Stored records

Content starts

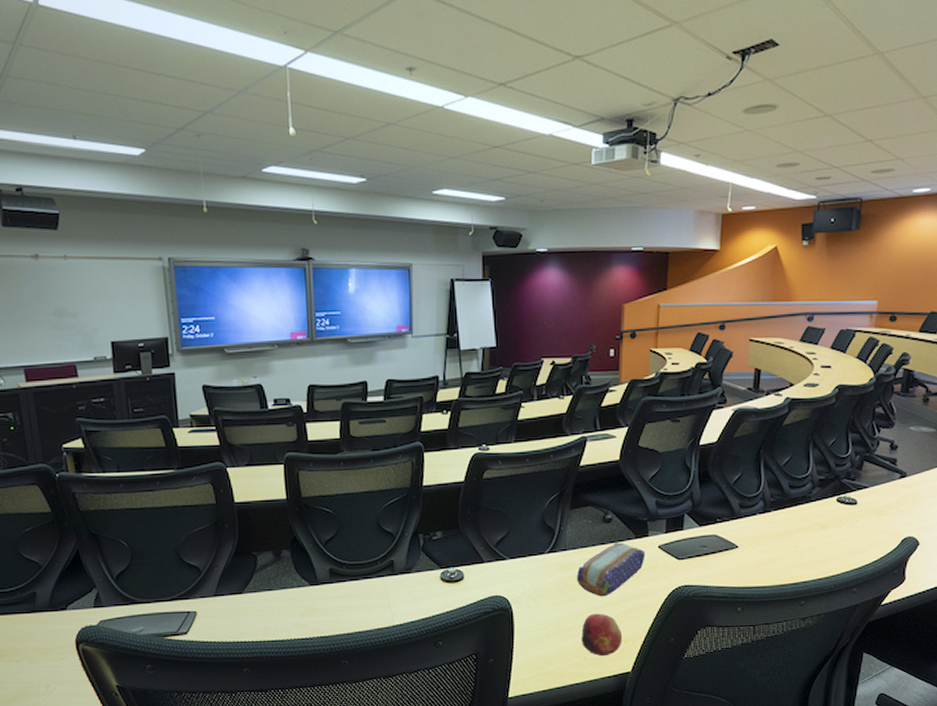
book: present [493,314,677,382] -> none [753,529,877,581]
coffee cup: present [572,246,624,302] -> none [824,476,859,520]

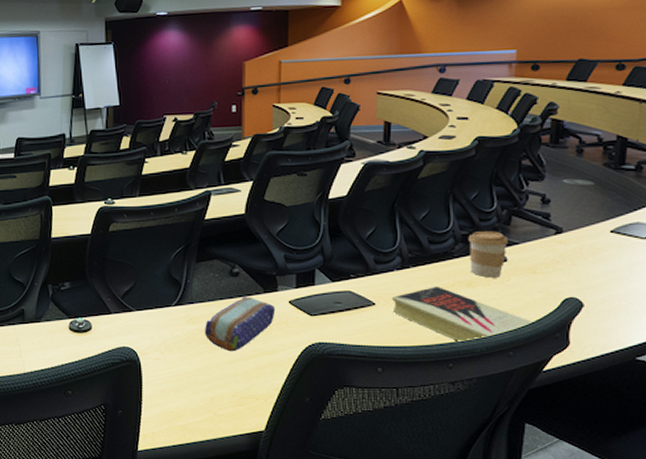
fruit: present [581,613,623,657] -> none [211,368,255,413]
book: none [753,529,877,581] -> present [392,287,534,343]
coffee cup: none [824,476,859,520] -> present [468,231,508,278]

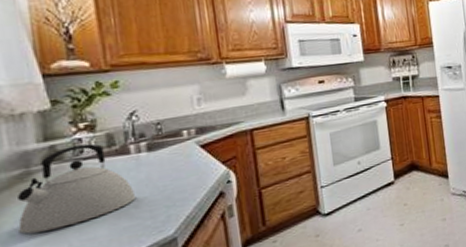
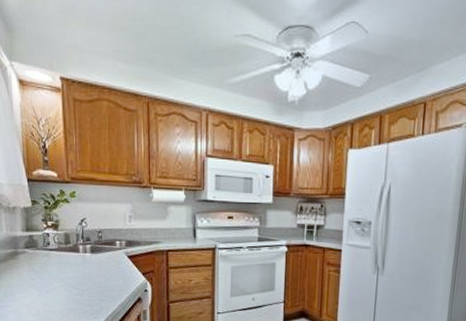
kettle: present [18,143,137,235] -> none [9,238,81,298]

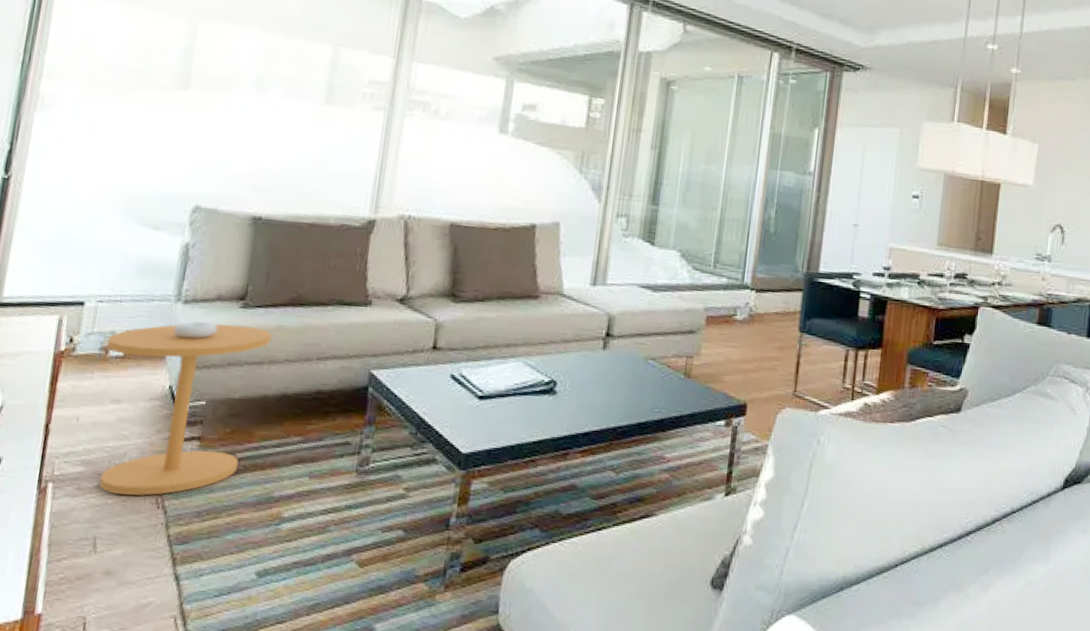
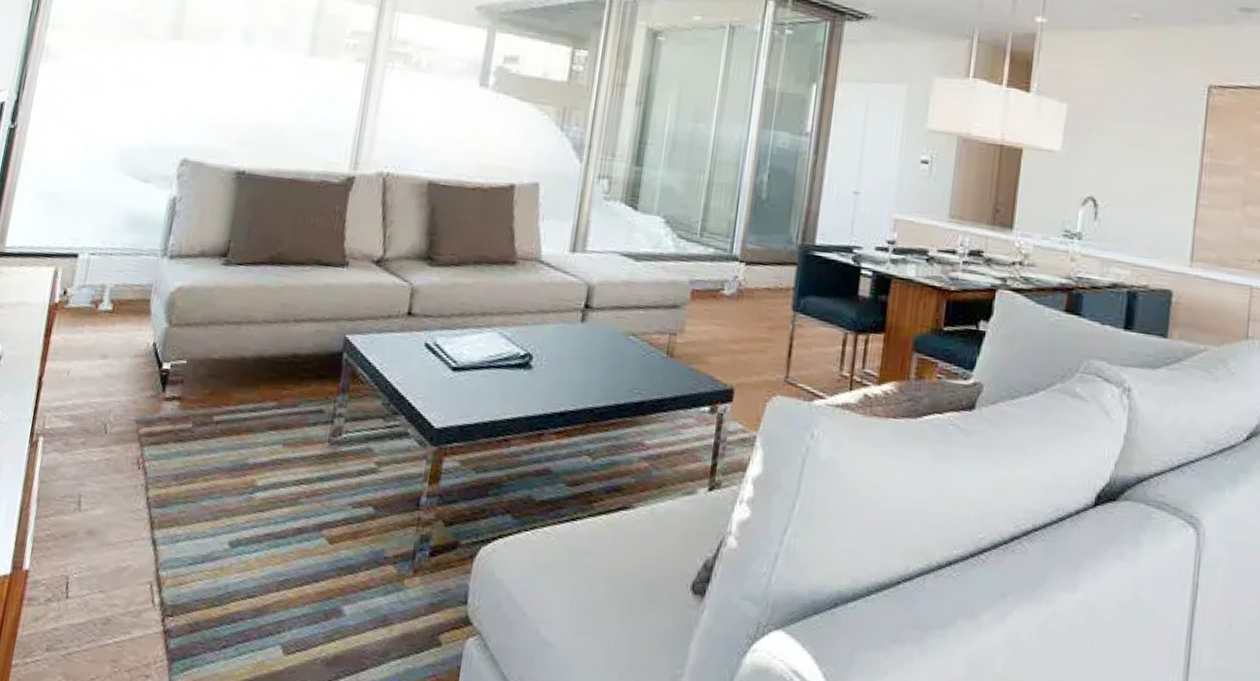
side table: present [99,321,272,496] -> none [85,277,252,455]

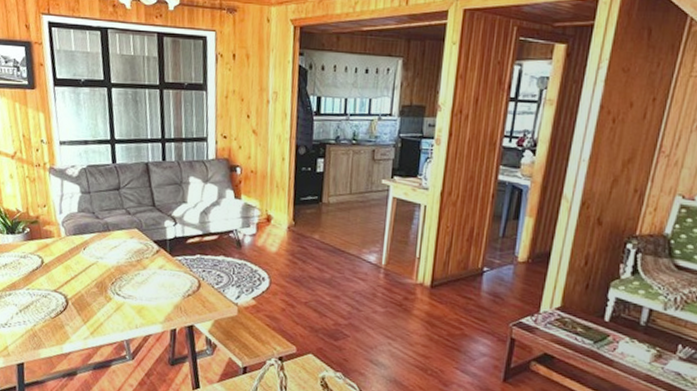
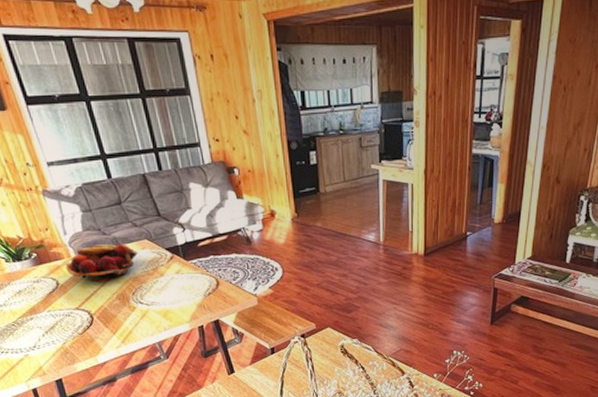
fruit basket: none [53,227,125,268] -> present [65,244,138,283]

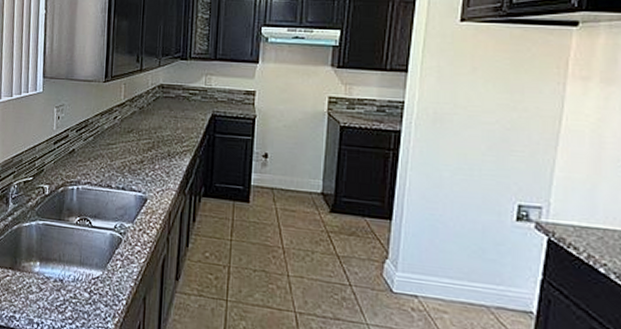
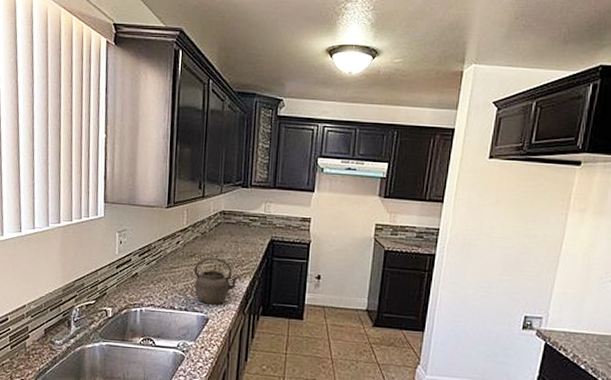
kettle: none [132,133,181,184] -> present [194,257,241,305]

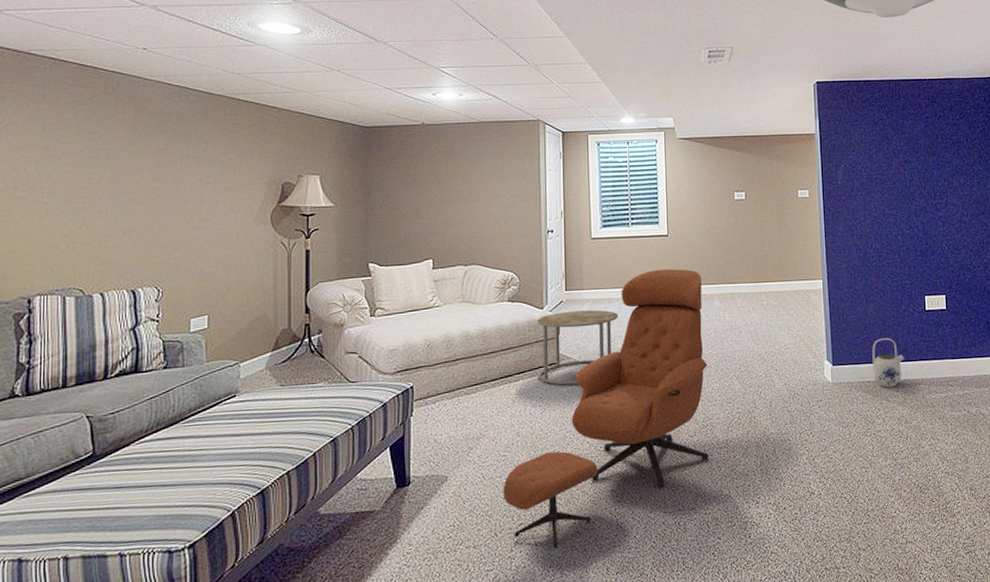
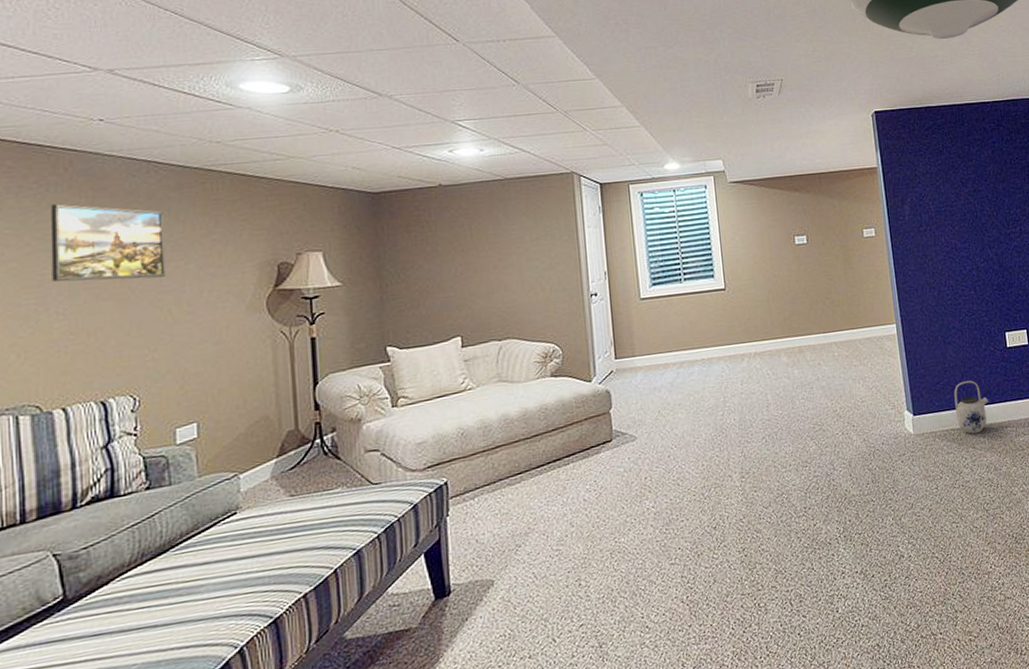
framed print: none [98,119,191,188] -> present [50,203,166,282]
armchair: present [503,268,709,549] -> none [558,324,787,649]
side table: present [536,309,619,386] -> none [585,377,677,466]

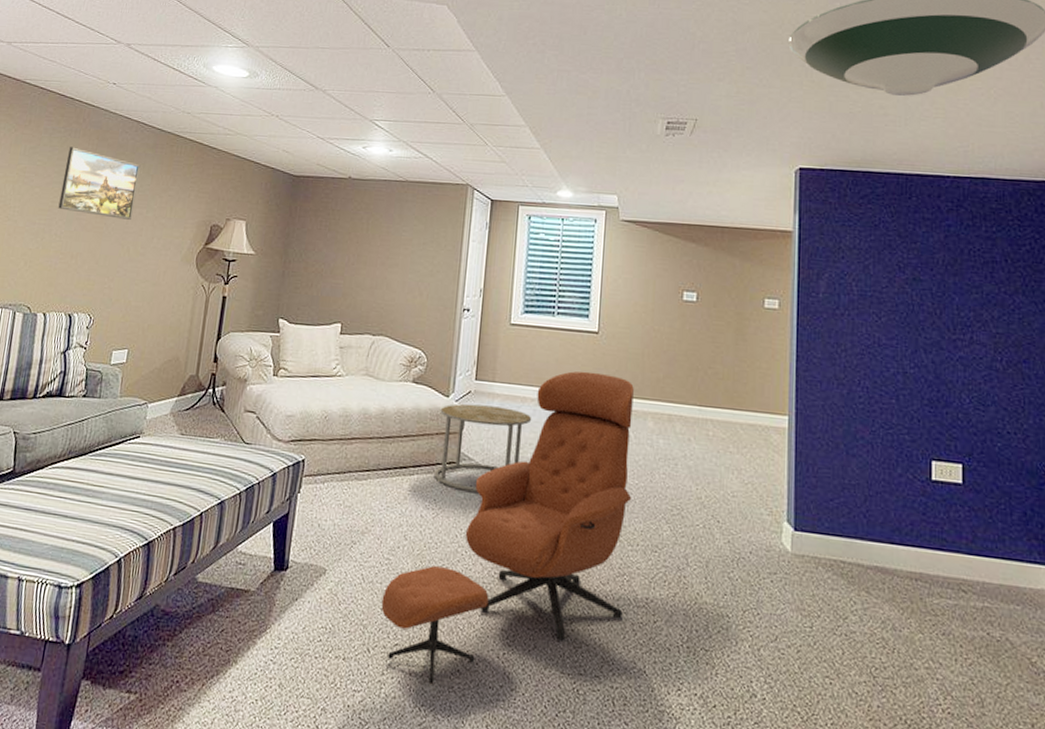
armchair: none [558,324,787,649] -> present [381,371,634,685]
side table: none [585,377,677,466] -> present [434,403,532,492]
teapot: present [954,380,989,434] -> none [850,507,897,576]

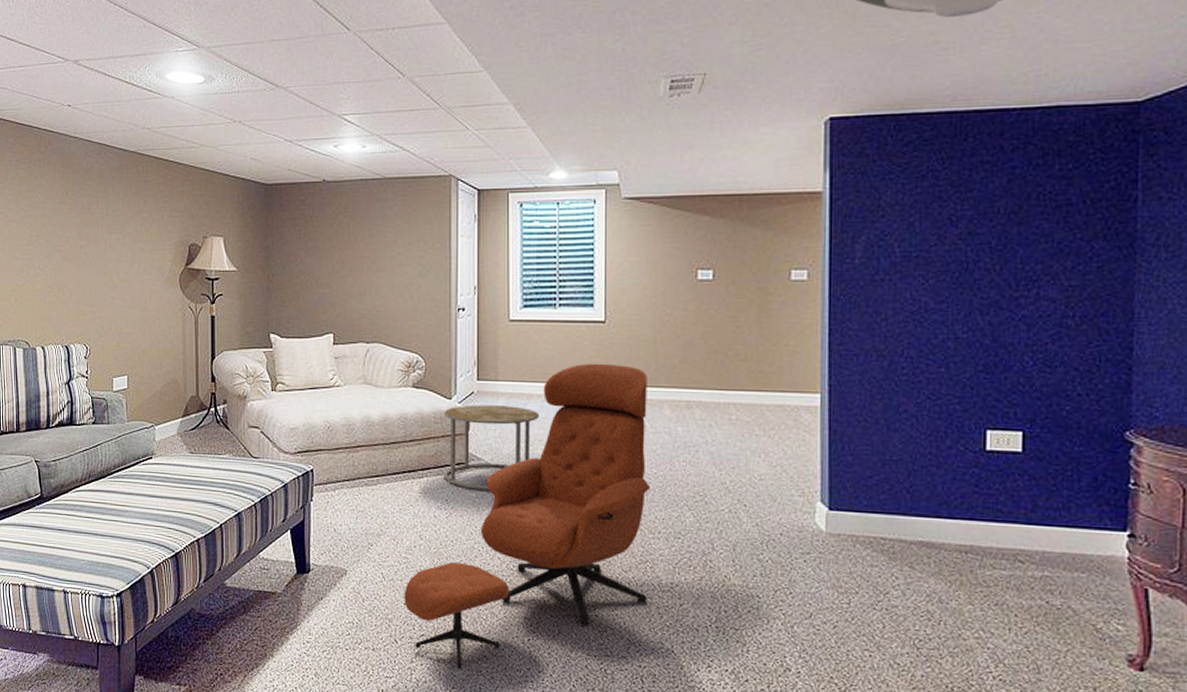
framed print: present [58,147,141,220] -> none [36,177,110,247]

Content ends

> PROMPT: Set down the entries above exactly, and keep every picture out of your copy.

> ANSWER SECTION:
book: present [493,314,677,382] -> none [753,529,877,581]
coffee cup: present [572,246,624,302] -> none [824,476,859,520]

fruit: present [581,613,623,657] -> none [211,368,255,413]
book: none [753,529,877,581] -> present [392,287,534,343]
coffee cup: none [824,476,859,520] -> present [468,231,508,278]

kettle: present [18,143,137,235] -> none [9,238,81,298]

side table: present [99,321,272,496] -> none [85,277,252,455]

fruit basket: none [53,227,125,268] -> present [65,244,138,283]

kettle: none [132,133,181,184] -> present [194,257,241,305]

framed print: none [98,119,191,188] -> present [50,203,166,282]
armchair: present [503,268,709,549] -> none [558,324,787,649]
side table: present [536,309,619,386] -> none [585,377,677,466]

armchair: none [558,324,787,649] -> present [381,371,634,685]
side table: none [585,377,677,466] -> present [434,403,532,492]
teapot: present [954,380,989,434] -> none [850,507,897,576]

framed print: present [58,147,141,220] -> none [36,177,110,247]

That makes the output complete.